_WHAT YOU ARE ASKED TO DO_: Give the number of lines in the data that hold the string "while". Nothing else is needed.

Stored data:
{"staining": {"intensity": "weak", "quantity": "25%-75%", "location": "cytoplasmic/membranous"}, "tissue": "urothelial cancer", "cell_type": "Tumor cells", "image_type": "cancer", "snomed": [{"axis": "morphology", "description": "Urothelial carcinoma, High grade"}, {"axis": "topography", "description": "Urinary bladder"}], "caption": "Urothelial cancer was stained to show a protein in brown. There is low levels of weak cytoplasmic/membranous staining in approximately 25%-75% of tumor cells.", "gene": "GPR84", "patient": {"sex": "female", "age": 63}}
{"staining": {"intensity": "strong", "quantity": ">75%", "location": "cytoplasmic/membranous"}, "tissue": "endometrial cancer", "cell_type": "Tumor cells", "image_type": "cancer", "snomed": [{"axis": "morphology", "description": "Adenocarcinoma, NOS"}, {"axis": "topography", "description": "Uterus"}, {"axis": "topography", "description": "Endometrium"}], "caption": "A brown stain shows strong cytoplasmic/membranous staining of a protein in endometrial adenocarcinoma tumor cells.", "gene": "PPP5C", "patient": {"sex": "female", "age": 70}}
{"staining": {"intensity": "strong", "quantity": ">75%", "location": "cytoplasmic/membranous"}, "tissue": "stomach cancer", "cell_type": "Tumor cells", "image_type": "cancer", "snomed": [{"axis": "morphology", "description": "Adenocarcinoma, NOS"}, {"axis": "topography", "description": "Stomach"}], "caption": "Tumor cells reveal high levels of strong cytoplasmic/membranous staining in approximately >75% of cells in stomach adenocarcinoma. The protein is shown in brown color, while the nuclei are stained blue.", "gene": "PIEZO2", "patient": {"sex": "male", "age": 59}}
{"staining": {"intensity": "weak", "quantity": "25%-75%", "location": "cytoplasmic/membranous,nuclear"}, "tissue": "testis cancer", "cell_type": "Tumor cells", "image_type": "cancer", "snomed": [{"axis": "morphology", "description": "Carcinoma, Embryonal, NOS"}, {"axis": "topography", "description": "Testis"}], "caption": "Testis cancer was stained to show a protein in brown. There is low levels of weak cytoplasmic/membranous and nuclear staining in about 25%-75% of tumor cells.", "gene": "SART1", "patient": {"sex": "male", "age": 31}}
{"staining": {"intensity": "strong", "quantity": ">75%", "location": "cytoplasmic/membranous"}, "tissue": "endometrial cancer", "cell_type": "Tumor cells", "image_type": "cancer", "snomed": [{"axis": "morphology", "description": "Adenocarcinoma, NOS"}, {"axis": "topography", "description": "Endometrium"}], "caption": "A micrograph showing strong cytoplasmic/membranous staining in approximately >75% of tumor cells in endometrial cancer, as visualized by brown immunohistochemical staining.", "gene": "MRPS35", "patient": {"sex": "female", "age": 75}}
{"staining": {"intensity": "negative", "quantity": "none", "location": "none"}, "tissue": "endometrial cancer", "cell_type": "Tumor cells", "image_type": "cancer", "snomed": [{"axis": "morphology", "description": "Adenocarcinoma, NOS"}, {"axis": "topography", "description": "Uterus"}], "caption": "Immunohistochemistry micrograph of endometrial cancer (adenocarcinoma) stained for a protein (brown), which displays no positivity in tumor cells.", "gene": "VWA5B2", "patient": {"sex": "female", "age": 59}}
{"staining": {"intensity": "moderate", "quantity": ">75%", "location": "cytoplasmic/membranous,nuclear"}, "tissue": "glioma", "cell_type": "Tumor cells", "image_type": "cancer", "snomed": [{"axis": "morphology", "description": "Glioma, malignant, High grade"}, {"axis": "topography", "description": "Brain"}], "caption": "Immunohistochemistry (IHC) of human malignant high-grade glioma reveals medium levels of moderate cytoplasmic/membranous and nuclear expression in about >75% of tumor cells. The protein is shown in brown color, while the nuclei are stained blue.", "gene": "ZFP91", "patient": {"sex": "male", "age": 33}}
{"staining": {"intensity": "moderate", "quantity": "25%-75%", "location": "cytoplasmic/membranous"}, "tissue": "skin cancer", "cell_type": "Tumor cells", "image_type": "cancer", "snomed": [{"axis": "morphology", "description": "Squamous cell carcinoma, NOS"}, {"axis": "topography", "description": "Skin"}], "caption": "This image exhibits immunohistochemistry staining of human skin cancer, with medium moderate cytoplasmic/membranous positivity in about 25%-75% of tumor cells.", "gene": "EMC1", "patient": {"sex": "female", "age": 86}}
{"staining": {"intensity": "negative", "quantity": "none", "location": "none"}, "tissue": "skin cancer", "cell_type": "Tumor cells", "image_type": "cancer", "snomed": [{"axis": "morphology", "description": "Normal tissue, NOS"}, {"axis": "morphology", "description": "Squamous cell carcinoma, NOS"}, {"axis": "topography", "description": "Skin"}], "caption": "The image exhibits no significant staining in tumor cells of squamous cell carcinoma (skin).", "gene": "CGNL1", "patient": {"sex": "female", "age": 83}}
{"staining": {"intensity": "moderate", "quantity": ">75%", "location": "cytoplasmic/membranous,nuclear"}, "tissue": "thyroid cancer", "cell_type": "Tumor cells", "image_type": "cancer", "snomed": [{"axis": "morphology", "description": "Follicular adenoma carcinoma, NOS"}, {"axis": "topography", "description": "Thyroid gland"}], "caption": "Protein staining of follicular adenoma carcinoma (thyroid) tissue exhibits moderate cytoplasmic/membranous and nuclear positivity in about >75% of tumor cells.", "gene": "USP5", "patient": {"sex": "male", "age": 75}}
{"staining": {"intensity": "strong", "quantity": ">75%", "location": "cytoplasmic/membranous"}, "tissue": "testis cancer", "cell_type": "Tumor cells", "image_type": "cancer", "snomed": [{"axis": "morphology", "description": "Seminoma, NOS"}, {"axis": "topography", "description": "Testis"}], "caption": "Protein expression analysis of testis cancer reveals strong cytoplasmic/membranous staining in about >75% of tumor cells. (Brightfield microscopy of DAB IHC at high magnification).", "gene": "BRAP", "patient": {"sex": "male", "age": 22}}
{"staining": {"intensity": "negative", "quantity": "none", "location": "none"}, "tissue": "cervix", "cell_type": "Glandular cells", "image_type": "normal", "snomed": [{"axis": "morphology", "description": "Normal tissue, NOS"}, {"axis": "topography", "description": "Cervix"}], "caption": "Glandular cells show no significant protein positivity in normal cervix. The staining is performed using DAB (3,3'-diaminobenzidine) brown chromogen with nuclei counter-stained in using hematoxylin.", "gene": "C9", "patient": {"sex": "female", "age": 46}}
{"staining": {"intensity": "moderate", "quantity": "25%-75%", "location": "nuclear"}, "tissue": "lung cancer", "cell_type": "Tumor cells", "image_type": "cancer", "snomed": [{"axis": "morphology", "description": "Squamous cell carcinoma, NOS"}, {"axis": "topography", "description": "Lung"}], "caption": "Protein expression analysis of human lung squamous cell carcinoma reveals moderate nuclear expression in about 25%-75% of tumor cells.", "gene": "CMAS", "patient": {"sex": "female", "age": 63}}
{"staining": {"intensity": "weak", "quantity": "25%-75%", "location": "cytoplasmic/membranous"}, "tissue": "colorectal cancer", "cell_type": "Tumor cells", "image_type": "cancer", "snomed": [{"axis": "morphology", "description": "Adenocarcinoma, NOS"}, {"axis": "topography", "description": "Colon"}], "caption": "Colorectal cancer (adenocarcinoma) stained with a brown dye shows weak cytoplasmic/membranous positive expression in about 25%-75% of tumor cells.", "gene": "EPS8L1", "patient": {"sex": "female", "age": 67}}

_RESPONSE TO THIS TASK_: 2